Document section:
I came across a lovely painting today. It is of four kids — I’m guessing the older three are easily under 12 years old — sitting on a ledge, enjoying their youth and the sun. I look at it for the very first time, I look away to peruse the others beside it, and then I find myself staring right back at it again, drawn to the details: little children taking care of a toddler, their mothers perhaps busy with household chores and preparing lunch. I like how the artist has made the image look sun-kissed. And I like how the subjects are connecting to each other, not exactly in a huddle, but it is obvious they are present in the moment. It makes me wonder what they are talking about. What did my playmates and I talk about at that age? The image makes me go inside myself as I remember my own childhood, the many happy summers I had as a child.
On the drive back home I tell Richard that maybe, the reason why we were so drawn to the painting is that it seemed to easily capture every other child’s summer — the sun, the sweat, the fun, the friends and playmates. Nowadays, in this age of technology, children often casually say that they are bored. When you are under 10 years old the only time you get bored is when the rains have come and you can’t go out of the house and play.
I grew up in a little city where we made our own kites and tiradors, where we ate fruit like rambutan and santol freshly picked from the trees that grew in the backyard, and where my first taste of hot chocolate was not Swiss Miss or Hershey’s that came in fancy boxes and canisters but the grainy, native kind made by the housewives of our farmhands, from hand-picked cacao that they ground and made into chubby little discs. The Twin Popsies (orange was my absolute favorite) and Pinipig Crunch and Drumstick were peddled from carts attached to bicycles, a bell announcing their arrival. Right alongside these treats was dirty ice cream, so-called not because they are dirty but because they are homemade in small batches, are devoid of any fancy packaging and presentation, and the manong sells it on the street. His ice cream was called Batangueno, and to this day when there are children’s parties in Ormoc his cart is a hit with both adults and kids. Then there was mango ice candy that we bought from Noy Pantang’s little store down the street, milky with real mango bits and just the right level of sweetness.

Data extracts:
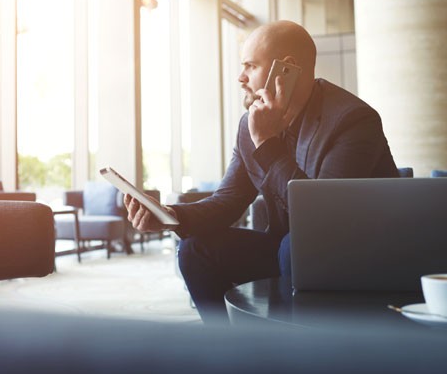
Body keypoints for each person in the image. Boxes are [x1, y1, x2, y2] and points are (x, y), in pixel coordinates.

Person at [123, 20, 399, 324]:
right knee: (195, 250)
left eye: (250, 66)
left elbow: (323, 220)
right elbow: (227, 202)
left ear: (286, 69)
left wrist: (267, 143)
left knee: (291, 247)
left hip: (354, 254)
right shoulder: (251, 124)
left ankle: (299, 354)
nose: (241, 78)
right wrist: (168, 216)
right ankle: (231, 351)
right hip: (290, 252)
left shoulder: (353, 120)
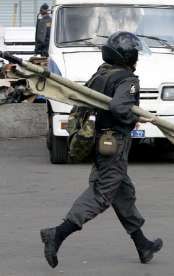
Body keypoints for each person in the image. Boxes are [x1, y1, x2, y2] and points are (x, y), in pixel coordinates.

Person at [40, 32, 162, 268]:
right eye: (134, 54)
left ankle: (142, 245)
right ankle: (57, 234)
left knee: (123, 193)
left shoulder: (101, 74)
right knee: (102, 194)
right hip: (114, 145)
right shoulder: (127, 79)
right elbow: (119, 108)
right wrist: (137, 118)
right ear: (128, 57)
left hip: (100, 141)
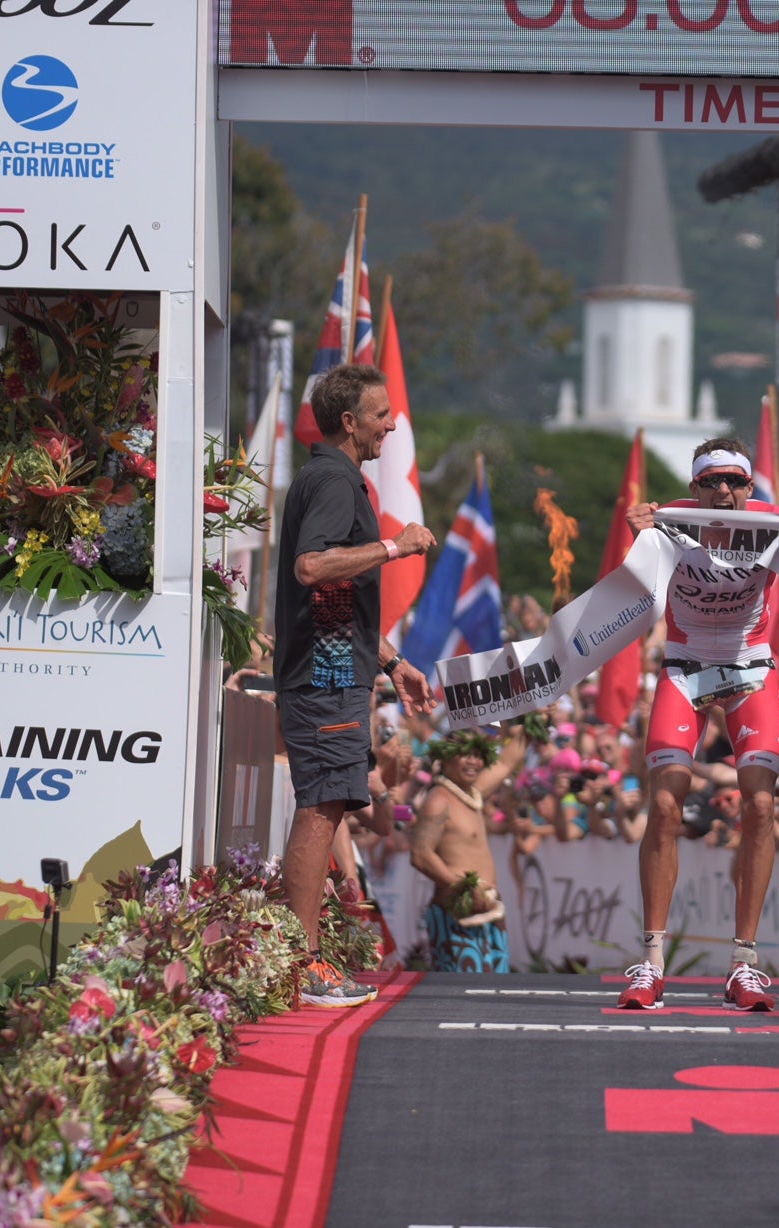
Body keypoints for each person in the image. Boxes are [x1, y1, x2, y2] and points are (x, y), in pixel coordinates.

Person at [616, 438, 779, 1012]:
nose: (724, 492)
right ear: (694, 490)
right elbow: (625, 601)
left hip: (749, 665)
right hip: (685, 666)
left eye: (735, 481)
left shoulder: (773, 527)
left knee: (760, 806)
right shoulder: (671, 527)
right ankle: (652, 960)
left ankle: (744, 963)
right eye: (712, 483)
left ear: (751, 488)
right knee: (663, 806)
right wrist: (636, 540)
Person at [275, 362, 438, 1008]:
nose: (391, 425)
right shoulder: (334, 481)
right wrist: (395, 549)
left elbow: (339, 601)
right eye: (380, 415)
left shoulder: (337, 480)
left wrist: (393, 664)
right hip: (320, 676)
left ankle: (304, 957)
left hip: (338, 668)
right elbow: (313, 566)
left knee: (334, 805)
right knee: (321, 807)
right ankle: (302, 963)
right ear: (348, 422)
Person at [409, 725, 529, 972]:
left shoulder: (472, 793)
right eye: (465, 753)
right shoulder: (439, 800)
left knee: (495, 999)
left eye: (478, 754)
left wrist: (536, 713)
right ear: (444, 757)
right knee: (463, 1001)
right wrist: (464, 889)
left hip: (490, 913)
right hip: (456, 917)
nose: (473, 760)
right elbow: (420, 855)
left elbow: (508, 761)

What you need to do:
1. Render this sentence from the essay about childhood summers in Spanish: "It makes me wonder what they are talking about."
2. According to the essay about childhood summers, what did the painting seem to capture about every other child's summer? List each of those things.
3. Write the next passage of the essay about childhood summers, starting right after its last sentence.
The records are a separate set of material, unrelated to the essay about childhood summers.

Responses per task:
1. Me hace preguntarme de qué están hablando.

2.
- the sun
- the sweat
- the fun
- the friends and playmates

3.
One day, when I am 85 and I have enough time on my hands to once again be familiar with what boredom feels like, I would love for Richard and I to have a little ice cream shop. Nothing fancy, but it will have big windows and walls made out of panels of whitewashed wood. I would like the floor to have black and white tiles, like Lola Carmen’s house in Cebu, that or maybe wooden planks. I would like one window to look out to a stretch of land where there should be at least two or three big trees, magnificent in age and strength and quiet, raw beauty. Under the shade of that tree will be a history of stories and secrets and wishes and dreams — all those things that make up both heart and life. There will be some marble-topped tables here and there, but most others will be made from recovered wood, preferably those circa post-Yolanda, matched with sturdy wooden chairs made by skilled locals. I would want these tables to be covered in light blue and white checkered fabric embroidered with little red roses. There will always be happy music playing, and it will be a bright happy place that can make anyone having the worst of days leave feeling so much better.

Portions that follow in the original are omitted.